Improved Stochastic Texture Filtering Through Sample Reuse

TL;DR

This work tackles aliasing and interpolation issues that arise when magnifying textures filtered with stochastic texture filtering (STF). By sharing texel samples across neighboring screen pixels using GPU wave intrinsics and a weighted importance sampling (WIS) estimator, the method achieves higher fidelity magnified textures without increasing texture fetch cost. Key contributions include a novel STF estimator that remains within the convex hull of texel values, sharing footprints (square and pseudorandom sparse) for cross-lane texel reuse, and blue-noise mask adaptations to support reuse patterns. The approach yields substantial PSNR gains (over 10 dB at high magnification) and improves visual quality both with and without spatiotemporal denoising, while maintaining compatibility with existing shading and compression workflows. Practical implications include better integration with neural texture compression and reduced reliance on post-processing denoisers, enabling higher-quality real-time rendering with modest per-frame overhead.

Abstract

Stochastic texture filtering (STF) has re-emerged as a technique that can bring down the cost of texture filtering of advanced texture compression methods, e.g., neural texture compression. However, during texture magnification, the swapped order of filtering and shading with STF can result in aliasing. The inability to smoothly interpolate material properties stored in textures, such as surface normals, leads to potentially undesirable appearance changes.
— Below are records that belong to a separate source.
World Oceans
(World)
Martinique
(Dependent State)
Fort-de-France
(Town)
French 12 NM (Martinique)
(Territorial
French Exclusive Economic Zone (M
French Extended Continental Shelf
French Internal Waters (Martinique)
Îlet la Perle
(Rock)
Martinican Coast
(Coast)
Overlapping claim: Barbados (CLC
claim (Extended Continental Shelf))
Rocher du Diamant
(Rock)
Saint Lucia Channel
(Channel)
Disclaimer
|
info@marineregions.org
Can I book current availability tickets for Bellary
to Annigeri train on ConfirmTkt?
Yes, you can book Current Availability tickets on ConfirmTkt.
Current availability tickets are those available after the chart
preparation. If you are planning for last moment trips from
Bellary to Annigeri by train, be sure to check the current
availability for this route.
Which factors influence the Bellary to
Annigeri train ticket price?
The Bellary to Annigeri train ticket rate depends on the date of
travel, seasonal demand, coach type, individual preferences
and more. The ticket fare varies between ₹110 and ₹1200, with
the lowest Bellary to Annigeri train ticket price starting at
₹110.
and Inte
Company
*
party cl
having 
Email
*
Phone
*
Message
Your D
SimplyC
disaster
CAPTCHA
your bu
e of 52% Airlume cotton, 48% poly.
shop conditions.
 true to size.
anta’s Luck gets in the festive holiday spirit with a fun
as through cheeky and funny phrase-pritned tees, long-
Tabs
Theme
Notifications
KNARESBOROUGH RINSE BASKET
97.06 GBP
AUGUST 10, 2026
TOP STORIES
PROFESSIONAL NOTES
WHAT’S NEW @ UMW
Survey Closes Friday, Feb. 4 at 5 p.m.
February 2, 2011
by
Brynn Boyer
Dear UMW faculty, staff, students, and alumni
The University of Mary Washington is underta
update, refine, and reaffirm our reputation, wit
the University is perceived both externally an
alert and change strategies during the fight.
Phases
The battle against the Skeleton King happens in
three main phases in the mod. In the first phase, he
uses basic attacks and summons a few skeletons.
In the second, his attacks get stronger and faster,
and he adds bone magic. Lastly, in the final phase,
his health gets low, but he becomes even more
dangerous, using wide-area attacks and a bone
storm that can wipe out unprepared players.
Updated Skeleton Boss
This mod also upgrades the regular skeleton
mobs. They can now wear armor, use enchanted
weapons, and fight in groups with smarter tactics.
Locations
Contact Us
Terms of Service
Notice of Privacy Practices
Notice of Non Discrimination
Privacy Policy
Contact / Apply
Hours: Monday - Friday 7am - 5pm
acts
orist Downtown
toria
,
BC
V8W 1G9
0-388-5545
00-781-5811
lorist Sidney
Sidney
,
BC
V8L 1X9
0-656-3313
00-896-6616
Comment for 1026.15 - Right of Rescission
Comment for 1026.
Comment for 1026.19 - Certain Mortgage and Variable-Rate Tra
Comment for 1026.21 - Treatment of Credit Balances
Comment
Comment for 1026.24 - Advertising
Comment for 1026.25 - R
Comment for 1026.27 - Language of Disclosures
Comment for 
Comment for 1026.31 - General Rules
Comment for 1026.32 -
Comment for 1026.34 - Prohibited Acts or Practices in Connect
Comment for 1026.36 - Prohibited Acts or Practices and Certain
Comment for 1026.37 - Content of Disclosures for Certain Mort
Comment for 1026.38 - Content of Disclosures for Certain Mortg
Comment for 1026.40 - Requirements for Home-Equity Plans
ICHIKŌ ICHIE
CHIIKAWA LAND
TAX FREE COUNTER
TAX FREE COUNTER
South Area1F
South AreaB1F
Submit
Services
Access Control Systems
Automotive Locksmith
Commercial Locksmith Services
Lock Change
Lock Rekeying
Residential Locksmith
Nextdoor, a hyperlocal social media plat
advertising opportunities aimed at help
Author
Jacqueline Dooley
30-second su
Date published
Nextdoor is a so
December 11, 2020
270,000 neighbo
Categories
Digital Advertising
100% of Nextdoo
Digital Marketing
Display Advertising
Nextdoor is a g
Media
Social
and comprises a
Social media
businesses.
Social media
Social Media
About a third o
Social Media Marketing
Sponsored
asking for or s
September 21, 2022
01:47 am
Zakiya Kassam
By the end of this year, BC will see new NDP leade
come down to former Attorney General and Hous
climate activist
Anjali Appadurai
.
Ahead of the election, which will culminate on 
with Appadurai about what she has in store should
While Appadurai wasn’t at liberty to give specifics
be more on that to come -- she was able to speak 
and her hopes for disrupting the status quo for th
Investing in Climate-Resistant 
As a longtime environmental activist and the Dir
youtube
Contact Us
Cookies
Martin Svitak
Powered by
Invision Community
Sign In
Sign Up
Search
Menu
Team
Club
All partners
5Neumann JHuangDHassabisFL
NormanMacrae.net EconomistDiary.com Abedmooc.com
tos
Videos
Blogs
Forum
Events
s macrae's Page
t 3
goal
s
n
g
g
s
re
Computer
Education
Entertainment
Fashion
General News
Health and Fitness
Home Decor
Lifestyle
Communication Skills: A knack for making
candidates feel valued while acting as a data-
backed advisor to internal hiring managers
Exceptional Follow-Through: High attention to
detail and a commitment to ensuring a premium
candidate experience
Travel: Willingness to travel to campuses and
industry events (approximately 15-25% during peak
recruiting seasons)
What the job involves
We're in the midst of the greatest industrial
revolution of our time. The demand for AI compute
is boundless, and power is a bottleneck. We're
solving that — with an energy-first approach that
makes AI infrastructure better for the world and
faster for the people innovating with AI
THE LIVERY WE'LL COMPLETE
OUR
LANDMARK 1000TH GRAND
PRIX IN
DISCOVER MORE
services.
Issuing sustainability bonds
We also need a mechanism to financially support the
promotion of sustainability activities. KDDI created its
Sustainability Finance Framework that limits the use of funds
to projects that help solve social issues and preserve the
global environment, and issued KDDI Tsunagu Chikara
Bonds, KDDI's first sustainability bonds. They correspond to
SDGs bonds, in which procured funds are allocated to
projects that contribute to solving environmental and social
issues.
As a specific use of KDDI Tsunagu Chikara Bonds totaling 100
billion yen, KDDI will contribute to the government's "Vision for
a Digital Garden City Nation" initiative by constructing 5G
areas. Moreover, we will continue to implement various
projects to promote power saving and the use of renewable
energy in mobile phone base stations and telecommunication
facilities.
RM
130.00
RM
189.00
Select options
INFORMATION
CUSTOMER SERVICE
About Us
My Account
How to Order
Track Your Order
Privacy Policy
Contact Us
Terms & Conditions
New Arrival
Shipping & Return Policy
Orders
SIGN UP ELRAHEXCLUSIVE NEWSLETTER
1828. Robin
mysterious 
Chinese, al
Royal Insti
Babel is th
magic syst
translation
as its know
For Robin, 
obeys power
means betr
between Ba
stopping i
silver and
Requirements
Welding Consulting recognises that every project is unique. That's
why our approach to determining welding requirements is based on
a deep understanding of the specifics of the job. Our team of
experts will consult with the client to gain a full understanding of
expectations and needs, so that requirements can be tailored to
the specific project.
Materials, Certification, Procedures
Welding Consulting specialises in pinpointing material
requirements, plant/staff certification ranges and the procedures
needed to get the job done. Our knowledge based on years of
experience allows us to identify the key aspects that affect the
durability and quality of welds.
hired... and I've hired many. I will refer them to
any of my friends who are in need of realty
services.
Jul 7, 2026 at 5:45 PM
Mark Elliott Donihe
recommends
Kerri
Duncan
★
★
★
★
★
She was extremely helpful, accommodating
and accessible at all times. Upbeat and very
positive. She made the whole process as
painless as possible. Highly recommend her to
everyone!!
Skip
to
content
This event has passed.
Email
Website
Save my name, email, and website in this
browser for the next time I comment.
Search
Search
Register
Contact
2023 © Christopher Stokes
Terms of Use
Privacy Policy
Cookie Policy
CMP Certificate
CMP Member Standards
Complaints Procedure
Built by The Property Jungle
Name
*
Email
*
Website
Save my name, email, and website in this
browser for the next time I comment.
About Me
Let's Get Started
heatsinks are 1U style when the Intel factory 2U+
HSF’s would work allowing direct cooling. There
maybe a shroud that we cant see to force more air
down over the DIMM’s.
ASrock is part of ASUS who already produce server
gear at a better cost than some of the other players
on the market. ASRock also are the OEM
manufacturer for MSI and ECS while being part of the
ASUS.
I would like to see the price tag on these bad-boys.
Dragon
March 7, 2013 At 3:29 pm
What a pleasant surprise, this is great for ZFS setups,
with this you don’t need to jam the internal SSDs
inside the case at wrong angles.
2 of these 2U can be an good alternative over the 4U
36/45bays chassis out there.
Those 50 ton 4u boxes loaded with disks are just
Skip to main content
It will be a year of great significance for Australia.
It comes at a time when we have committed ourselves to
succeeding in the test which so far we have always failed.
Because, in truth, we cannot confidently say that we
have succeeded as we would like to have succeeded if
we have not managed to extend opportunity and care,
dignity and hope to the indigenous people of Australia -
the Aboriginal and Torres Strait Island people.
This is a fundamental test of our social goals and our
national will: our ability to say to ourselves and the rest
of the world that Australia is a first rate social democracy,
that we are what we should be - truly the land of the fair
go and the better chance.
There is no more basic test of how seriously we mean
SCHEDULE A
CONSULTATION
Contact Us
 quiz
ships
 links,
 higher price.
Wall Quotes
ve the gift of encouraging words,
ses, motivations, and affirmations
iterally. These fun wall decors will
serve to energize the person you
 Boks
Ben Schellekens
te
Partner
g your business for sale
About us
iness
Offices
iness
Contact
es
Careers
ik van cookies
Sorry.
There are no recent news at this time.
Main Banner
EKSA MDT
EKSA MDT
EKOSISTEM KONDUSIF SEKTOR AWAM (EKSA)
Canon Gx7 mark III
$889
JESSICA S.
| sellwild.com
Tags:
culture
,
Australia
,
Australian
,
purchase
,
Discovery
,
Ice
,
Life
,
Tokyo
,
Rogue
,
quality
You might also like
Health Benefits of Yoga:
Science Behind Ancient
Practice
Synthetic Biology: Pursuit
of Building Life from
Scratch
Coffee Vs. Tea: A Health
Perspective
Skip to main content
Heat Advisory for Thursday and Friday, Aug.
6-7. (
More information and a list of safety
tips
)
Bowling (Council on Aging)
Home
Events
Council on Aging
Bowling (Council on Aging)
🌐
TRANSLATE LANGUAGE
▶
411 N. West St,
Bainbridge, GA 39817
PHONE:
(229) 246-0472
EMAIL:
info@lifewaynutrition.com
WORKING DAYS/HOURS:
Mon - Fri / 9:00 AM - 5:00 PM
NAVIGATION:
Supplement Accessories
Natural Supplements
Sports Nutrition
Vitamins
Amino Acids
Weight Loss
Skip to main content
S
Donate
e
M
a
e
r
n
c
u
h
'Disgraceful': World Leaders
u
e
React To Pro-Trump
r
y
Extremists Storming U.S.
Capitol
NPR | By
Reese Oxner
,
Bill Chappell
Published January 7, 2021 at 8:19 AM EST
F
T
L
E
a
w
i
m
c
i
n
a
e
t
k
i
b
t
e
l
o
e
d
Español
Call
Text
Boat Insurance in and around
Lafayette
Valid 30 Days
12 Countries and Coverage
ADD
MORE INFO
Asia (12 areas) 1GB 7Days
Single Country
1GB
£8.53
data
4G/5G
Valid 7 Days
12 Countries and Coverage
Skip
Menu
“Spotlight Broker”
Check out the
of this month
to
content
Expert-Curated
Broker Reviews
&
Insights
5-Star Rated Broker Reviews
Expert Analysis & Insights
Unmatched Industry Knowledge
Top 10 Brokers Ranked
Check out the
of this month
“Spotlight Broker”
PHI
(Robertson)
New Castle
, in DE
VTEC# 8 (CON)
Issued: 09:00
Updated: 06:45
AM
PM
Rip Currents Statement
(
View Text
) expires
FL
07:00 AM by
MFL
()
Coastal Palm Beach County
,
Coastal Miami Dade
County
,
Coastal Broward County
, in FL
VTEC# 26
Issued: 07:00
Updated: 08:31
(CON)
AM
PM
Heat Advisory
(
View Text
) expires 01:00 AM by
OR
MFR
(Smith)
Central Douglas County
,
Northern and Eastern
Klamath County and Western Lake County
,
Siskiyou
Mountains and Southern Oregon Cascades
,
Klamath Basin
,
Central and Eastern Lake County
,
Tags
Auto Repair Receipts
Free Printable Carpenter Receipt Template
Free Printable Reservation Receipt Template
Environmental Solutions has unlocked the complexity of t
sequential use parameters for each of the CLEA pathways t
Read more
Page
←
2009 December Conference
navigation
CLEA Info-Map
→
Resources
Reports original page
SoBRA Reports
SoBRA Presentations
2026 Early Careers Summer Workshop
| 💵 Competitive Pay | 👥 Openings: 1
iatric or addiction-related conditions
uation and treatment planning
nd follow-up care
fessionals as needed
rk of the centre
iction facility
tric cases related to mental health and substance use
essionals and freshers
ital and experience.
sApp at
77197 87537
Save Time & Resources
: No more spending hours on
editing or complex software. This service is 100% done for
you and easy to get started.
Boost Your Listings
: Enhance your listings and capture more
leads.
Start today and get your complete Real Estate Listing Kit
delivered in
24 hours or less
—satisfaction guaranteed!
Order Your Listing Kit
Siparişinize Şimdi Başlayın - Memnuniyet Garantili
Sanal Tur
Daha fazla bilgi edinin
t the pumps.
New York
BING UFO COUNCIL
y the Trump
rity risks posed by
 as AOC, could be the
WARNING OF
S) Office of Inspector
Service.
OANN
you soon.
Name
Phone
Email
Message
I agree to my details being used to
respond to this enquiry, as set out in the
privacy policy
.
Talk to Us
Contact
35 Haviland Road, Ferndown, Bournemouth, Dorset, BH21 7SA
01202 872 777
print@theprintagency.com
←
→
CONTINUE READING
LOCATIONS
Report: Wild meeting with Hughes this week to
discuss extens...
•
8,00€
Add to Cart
We present a novel method to improve the quality of stochastically-filtered magnified textures and reduce the image difference compared to traditional texture filtering. When textures are magnified, nearby pixels filter similar sets of texels and we introduce techniques for sharing texel values among pixels with only a small increase in cost (0.04--0.14~ms per frame). We propose an improvement to weighted importance sampling that guarantees that our method never increases error beyond single-sample stochastic texture filtering. Under high magnification, our method has >10 dB higher PSNR than single-sample STF. Our results show greatly improved image quality both with and without spatiotemporal denoising.

Figures (17)

• Figure 1: An example of a 32 lane wave: eight $2\times 2$ quads configured as $8\times 4$ pixels. The numbers are lane ids, configured for linear row ordering. Each pixel corresponds to a lane in the wave, and it can access a value of the other wave lanes using WaveReadLaneAt().
• Figure 2: Quads with the current pixel marked with a circle. The values accessed by QuadReadAcrossX/Y/Diagonal() are marked X, Y, and D.
• Figure 3: Reconstruction filters for two adjacent pixels in 1D. Texel locations are on the $x$-axis. When pixel 1 samples texel $t_1$ from the distribution $p_1$ according to its texture reconstruction filter and then shares it with pixel 0, the standard MC importance sampling estimator weights this texel $f_0 / p_1 \approx 20$ causing a variance spike, even for constant filtered signals.
• Figure 4: From left to right: reference bilinear filtering, our WIS estimator, our WIS estimator with exact filtering, and exact filtering with equal sampling probabilities of texels inside of the filter footprint. The rightmost image shows a much higher percentage of pixels using exact filtering at the cost of severe visual artifacts, mostly visible at bilinear filter footprint boundaries.
• Figure 5: Examples of $2\times 2$ footprints for waves of size 16, configured as $4\times 4$ lanes. A texel sharing footprint consists of a yellow lane, which is the lane whose filtered value we want to compute, together with a set of texel samples from dark green lanes. Top: using quad intrinsics the footprints are restricted by the API to have the upper left coordinates of a quad be even in $x$ and $y$. All lanes in each quad filter the same texel values. Under high magnification, $2\times 2$ regions produce almost identical color after stochastic filtering, illustrated by the colored pattern at the right. Bottom: using wave intrinsics, the $2\times 2$ footprints have more degrees of freedom in that they can be placed anywhere inside the wave. The sharing pattern visualization at the right has fewer regions of similar color, resulting in less spatial correlation.